◆ TASKS TO COMPLETE ◆
[1] Decide whether each statement agrees with the passage on emotions at work below. Answer yes or no for each, and quote the words from the passage that settle it. (a) Anger is described as a secondary emotion. (b) Emotions themselves can sometimes be wrong. (c) Anger succeeds in building connection with others.
[2] According to the passage on emotions at work below, which emotions are often hidden behind anger?
[3] Continue the passage on emotions at work below, starting after its final sentence.

People react completely differently to the same stimuli and so more nuanced and specific action is required.

Trickier still is that the workplace offers up many opportunities to trigger negative emotional response.

Unmatched expectation, anxiety about our value and performance, overthinking, ambiguous communication, insufficient direction, unclear motivation, and an absence of work-life balance all make us emotional, and all of them can stem from or be amplified by situations at work.

Unmatched expectation, anxiety about our value and performance, overthinking, ambiguous communication, insufficient direction, unclear motivation, and an absence of work-life balance all make us emotional.

Harder still is that it's often tricky to identify precisely what people are really feeling.

As an example, the emotion that's generally pretty easy to spot, and one that causes a lot of trouble in the workplace, is anger. 

Anger is an emotion that tends to exacerbate conflict but it is much misunderstood. 

When someone is angry they are exhibiting a secondary emotion. That is to say there is some other emotion underneath that, for one reason or another, they are reluctant to show, probably because it makes them feel vulnerable.

Sadness, hurt, loss, disappointment, shame, jealousy and helplessness are all often successfully hidden behind anger, and the situations that have caused the emotional response are harder to resolve because you can't actually see what the real emotion is.

It's an unfortunate paradox that we often use anger when we are craving that someone understands us better and, in so doing, connects with us. But all the anger really achieves is immediate and often destructive disconnection.

So what can we do about it?

First, it's important to acknowledge that emotions themselves can never be wrong. It may be inappropriate to display them in the middle of a board meeting but there is nothing to be gained from being shamed for feeling them. 

Next, recognise that there is not necessarily a "fix" for how someone feels. It isn't always possible to change the situation that has caused the feeling, and so you need to be comfortable doing something that most of us find extremely hard: passive listening.

Dataset entries:
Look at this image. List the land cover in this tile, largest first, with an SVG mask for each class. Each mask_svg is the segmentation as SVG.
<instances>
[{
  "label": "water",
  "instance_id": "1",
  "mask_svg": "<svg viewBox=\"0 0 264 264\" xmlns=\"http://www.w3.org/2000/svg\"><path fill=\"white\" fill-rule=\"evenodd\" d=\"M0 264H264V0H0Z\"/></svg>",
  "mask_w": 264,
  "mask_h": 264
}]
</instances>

◆ TASK RESULTS ◆
[1]
(a) Yes: "When someone is angry they are exhibiting a secondary emotion."
(b) No: "emotions themselves can never be wrong."
(c) No: "But all the anger really achieves is immediate and often destructive disconnection."

[2] Sadness, hurt, loss, disappointment, shame, jealousy and helplessness.

[3]
Being able to sit and listen to someone tell you how they feel without you talking, counter-arguing, or grasping for a solution is frequently what people need because there is enormous healing in simply being heard and acknowledged.

In a recent question from a Spill client I was asked about how it might be possible to resolve an impasse with a team member angry at changes to roles and responsibilities.

I suggested that they disconnect the work tasks from the emotion they'd triggered and talk about each separately. Emotions first.

The benefit of digging down into the emotion is that it is then possible to find out what's really going on. 

It seemed likely there were feelings of loss, and hurt and threat that, if identified and discussed, might show the pushback at role changes to be something of a "red herring".

Unacknowledged emotions build walls but, once validated, what had seemed to be an insurmountable problem can vanish as quickly as it appeared.

So, if you are ever tempted to describe someone in your teams as "too emotional", it's worth remembering that if you take the time to understand what they're feeling rather than seeing it as a frustrating complexity you'll probably solve problems a lot sooner, and a lot easier.

Spill's 5 tips for putting all that into practice...

⛑.  Acknowledge that work is an inherently emotional place.
The worst thing we can do is to try and avoid emotions at work altogether. Thank them for having the openness to bring it up.

💪.  Be clear about boundaries.
Showing emotion at work is necessary, but there are certain places where it's not appropriate (like on whole-company video calls).

🚧.  Separate the emotion from the situation that brought it about.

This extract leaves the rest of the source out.